◆ Extracted data:
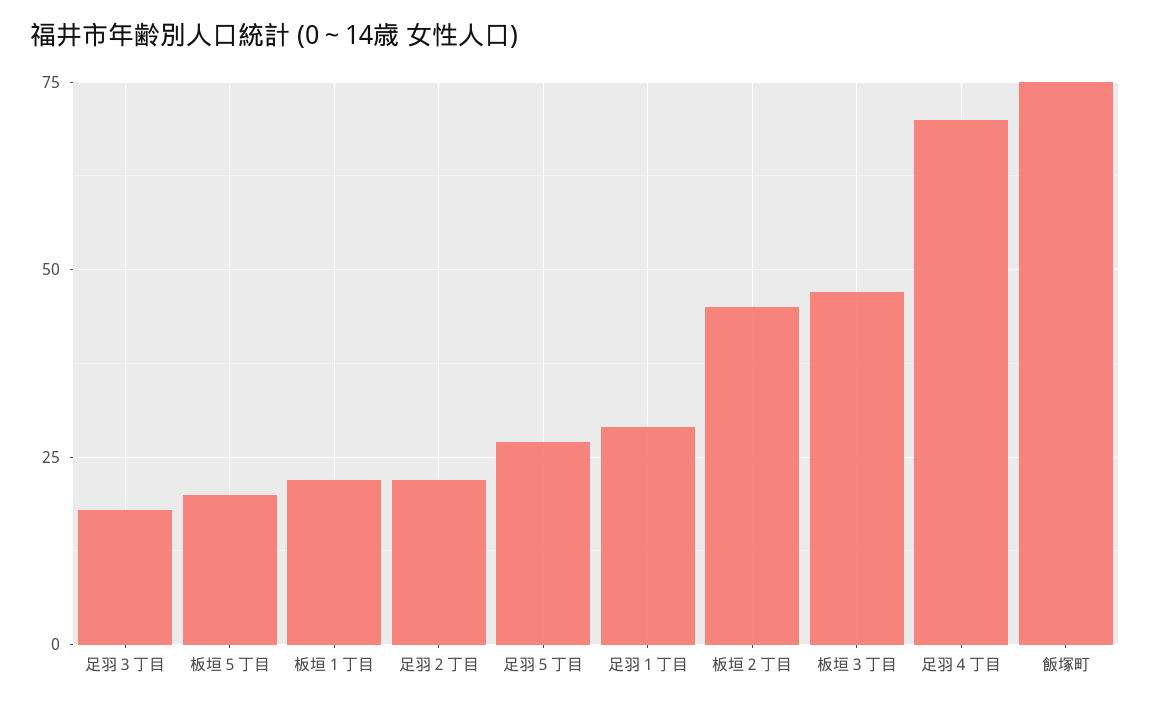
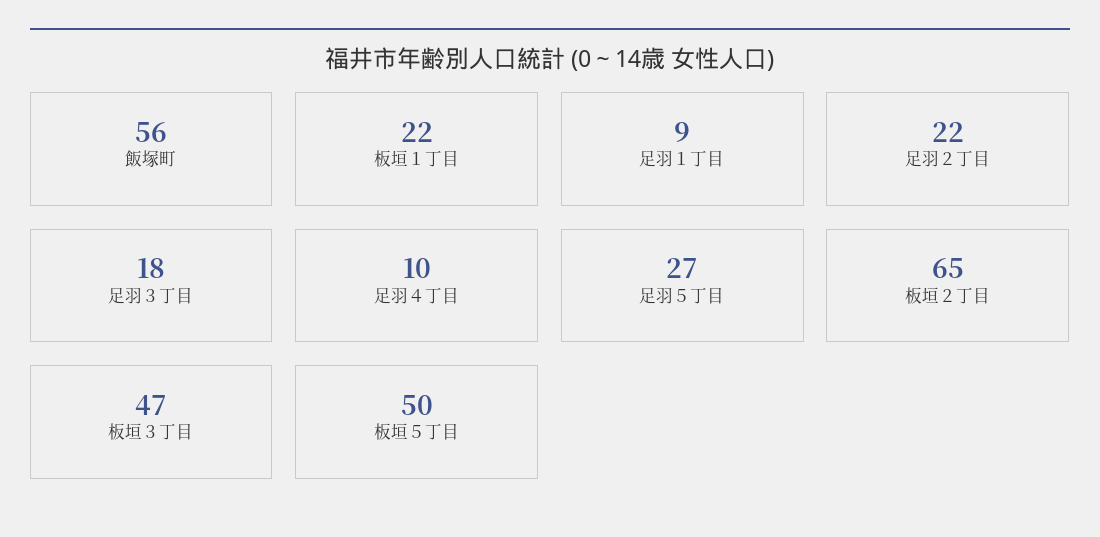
板垣５丁目: 20 -> 50
足羽１丁目: 30 -> 9
板垣２丁目: 45 -> 65
足羽４丁目: 70 -> 10
飯塚町: 75 -> 56

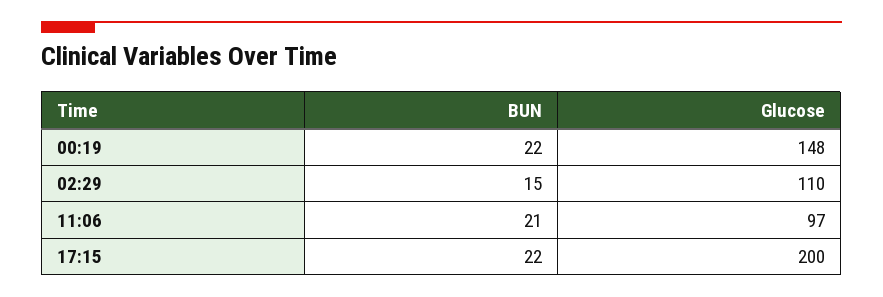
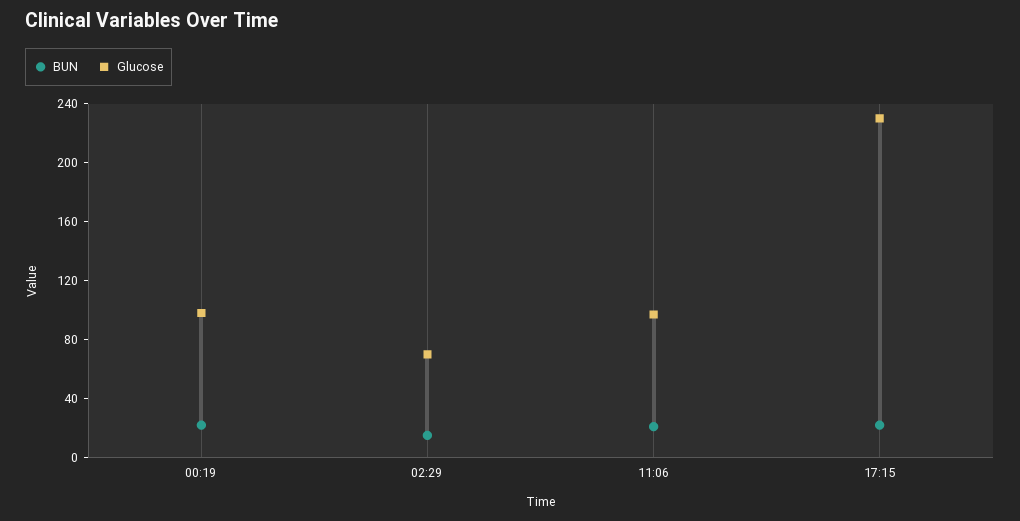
Glucose, 00:19: 148 -> 100
Glucose, 02:29: 110 -> 70
Glucose, 17:15: 200 -> 230

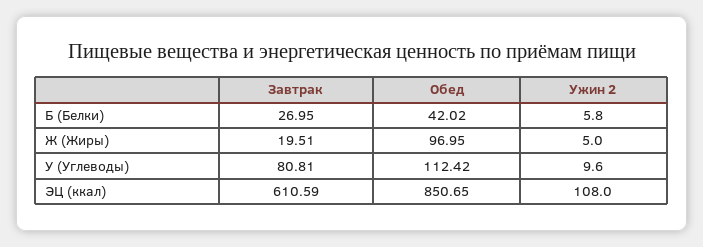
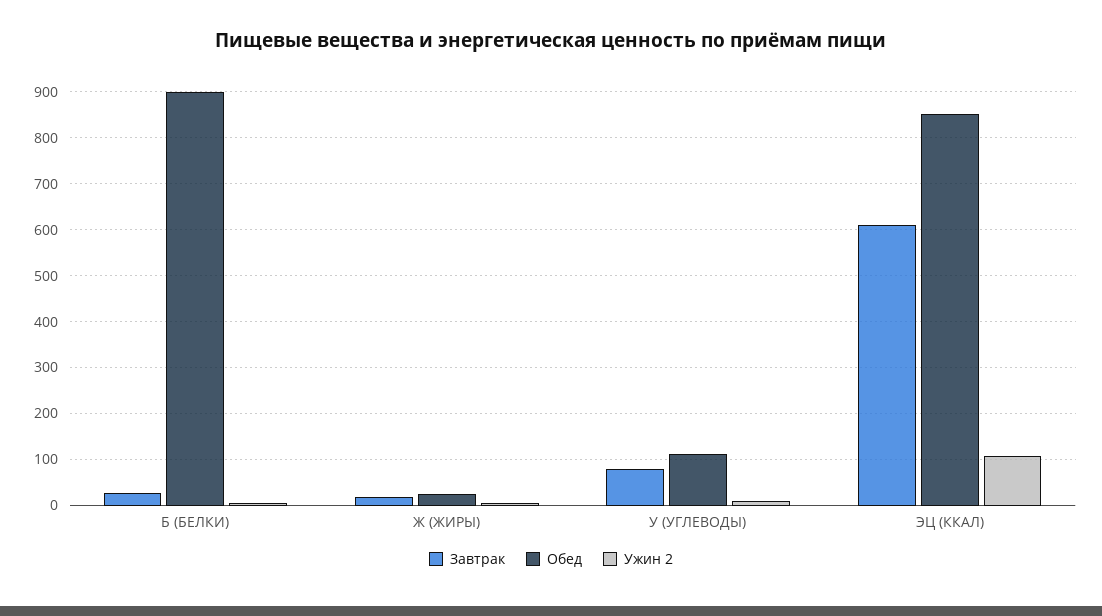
Обед, Б (Белки): 42.02 -> 900
Обед, Ж (Жиры): 96.95 -> 20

◆ Exercise details:
Repeat all entries exactly. Skip the pictures.

◆ Answer below:
板垣５丁目: 20 -> 50
足羽１丁目: 30 -> 9
板垣２丁目: 45 -> 65
足羽４丁目: 70 -> 10
飯塚町: 75 -> 56

Glucose, 00:19: 148 -> 100
Glucose, 02:29: 110 -> 70
Glucose, 17:15: 200 -> 230

Обед, Б (Белки): 42.02 -> 900
Обед, Ж (Жиры): 96.95 -> 20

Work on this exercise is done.